Model	PPE Avg	IFBench	CJBench	RWBench	RMBench	JGBench
Qwen3-8B Pointwise	60.6	56.2	16.6	76.5	66.9	50.8
Qwen3-8B Pairwise	65.5	61.3	60.8	87.0	77.9	67.5
Gemini-2.5-Flash Pairwise	74.8	69.3	66.5	93.4	81.9	75.4
TIR-Judge (Estimated)	~70+	~66+	~63+	~90+	—	—

Ablation Study: Zero vs Distill¶

Configuration	Scale	Description
TIR-Judge-Zero (4B)	4B	Pure RL bootstrap, 1.2% higher than Distill
TIR-Judge-Distill (4B)	4B	Cold-start via Distillation then RL
TIR-Judge-Zero (8B)	8B	Surpasses 32B reasoning reward models

Key Findings¶

TIR-Judge improves Pointwise performance by up to 6.4% and Pairwise by up to 7.7%, exceeding pure reasoning baselines.
The 8B TIR-Judge outperforms 32B reasoning reward models on PPE.
TIR-Judge-Zero (4B) outperforms the distilled version by 1.2%, validating pure RL bootstrapping as a superior strategy.
Achieves 96% of Claude-Opus-4 performance in Listwise settings.

Highlights & Insights¶

Migrating RL + tool use from mathematical reasoning to evaluation tasks is a natural and effective extension.
The multiplicative reward structure (Correctness \(\times\) Format \(\times\) Tool Quality) elegantly avoids the difficulties of manual weight tuning.
TIR-Judge-Zero's pure bootstrapping challenges the common assumption that strong teacher cold-starting is necessary.

Limitations & Future Work¶

Forcing "no tool use" in safety/general domains might be too simplistic; some safety evaluations could benefit from tools.
The 3-turn limit for tool calls might restrict capabilities in complex evaluation tasks.
Performance is best on reasoning-related benchmarks; advantages in open-ended dialogue evaluation require further verification.
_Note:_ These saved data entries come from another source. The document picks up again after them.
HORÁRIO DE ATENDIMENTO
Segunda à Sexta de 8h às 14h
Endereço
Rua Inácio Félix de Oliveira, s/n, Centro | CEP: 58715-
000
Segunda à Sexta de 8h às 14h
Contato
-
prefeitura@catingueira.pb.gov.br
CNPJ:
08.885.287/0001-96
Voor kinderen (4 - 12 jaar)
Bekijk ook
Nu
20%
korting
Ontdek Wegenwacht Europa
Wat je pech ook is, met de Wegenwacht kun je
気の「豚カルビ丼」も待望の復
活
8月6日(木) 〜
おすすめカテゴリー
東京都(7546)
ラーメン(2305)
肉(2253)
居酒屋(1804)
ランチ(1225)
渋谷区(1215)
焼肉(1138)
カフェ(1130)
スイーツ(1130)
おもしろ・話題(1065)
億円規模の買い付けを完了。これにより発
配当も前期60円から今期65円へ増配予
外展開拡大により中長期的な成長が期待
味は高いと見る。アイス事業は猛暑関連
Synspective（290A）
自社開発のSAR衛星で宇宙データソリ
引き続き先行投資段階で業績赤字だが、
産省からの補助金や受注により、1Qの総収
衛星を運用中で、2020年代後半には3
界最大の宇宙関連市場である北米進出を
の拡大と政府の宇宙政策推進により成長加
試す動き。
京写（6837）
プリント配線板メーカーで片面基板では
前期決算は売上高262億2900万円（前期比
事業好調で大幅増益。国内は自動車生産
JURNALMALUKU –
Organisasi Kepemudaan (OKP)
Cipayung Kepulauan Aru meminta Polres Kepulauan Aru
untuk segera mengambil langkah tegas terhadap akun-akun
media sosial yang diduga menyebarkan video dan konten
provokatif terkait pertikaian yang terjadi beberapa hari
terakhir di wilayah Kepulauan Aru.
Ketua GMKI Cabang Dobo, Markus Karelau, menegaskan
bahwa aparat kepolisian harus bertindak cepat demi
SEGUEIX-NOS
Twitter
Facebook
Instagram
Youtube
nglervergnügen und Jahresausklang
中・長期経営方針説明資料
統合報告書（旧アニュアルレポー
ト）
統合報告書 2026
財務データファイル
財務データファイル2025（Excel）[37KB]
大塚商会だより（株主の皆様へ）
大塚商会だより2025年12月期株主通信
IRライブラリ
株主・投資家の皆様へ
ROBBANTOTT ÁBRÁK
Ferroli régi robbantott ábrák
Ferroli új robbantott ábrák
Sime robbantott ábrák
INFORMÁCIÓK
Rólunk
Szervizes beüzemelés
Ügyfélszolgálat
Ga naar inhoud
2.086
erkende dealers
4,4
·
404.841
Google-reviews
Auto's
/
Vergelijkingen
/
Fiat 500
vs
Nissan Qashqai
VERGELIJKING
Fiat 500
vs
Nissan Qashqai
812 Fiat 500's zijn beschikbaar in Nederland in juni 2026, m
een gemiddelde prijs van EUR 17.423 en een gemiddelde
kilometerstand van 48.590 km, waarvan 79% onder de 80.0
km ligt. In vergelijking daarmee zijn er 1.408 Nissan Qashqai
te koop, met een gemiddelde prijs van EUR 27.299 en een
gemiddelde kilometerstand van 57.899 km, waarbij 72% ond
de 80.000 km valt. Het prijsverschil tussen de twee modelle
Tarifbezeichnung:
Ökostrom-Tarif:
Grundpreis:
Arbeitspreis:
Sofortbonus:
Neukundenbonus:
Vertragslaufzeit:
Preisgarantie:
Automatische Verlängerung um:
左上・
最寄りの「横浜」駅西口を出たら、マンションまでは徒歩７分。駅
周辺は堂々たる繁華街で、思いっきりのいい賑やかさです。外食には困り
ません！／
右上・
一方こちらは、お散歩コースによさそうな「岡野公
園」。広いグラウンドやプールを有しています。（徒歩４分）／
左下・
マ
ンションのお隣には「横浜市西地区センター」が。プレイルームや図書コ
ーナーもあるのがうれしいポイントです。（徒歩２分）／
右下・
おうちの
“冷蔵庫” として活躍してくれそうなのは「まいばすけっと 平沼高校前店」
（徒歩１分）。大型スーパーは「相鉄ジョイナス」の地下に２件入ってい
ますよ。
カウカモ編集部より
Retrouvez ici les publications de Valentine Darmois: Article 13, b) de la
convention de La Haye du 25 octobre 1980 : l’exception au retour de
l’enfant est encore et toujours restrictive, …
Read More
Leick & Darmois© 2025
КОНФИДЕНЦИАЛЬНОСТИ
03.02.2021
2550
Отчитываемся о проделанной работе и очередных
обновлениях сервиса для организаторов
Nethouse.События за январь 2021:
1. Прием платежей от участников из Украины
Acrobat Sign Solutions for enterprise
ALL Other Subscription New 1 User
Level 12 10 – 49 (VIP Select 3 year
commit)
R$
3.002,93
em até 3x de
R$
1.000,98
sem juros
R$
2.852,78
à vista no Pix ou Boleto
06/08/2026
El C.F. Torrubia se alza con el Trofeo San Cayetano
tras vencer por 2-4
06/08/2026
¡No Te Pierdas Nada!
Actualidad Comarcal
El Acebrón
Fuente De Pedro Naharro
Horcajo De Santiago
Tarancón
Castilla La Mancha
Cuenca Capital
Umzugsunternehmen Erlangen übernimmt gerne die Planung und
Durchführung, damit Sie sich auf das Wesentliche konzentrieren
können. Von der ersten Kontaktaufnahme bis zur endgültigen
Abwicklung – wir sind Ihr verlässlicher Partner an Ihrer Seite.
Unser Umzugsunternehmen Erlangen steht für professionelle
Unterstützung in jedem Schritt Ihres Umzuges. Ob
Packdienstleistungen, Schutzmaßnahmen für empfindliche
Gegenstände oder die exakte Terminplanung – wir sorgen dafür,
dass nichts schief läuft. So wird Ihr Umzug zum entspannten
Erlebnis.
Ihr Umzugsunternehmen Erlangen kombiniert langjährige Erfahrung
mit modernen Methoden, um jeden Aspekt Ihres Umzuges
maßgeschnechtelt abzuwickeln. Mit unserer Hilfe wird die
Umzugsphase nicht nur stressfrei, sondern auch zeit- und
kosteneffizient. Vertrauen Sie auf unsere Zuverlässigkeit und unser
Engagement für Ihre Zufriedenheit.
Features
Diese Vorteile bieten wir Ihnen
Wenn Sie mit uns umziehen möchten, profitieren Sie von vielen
vs JudgeLRM/J1-Judge: These methods only enhance text reasoning; TIR-Judge introduces code execution for precise verification.
vs AgentRM: AgentRM uses tools at inference but lacks joint training; TIR-Judge utilizes end-to-end joint training.

Rating¶

Novelty: ⭐⭐⭐⭐ First systematic application of TIR in judging tasks.
Experimental Thoroughness: ⭐⭐⭐⭐⭐ 7 benchmarks, 3 evaluation formats, Zero/Distill ablations.
Writing Quality: ⭐⭐⭐⭐ Clear framework with sufficient detail.
Value: ⭐⭐⭐⭐⭐ 8B model surpassing 32B model, high practical value.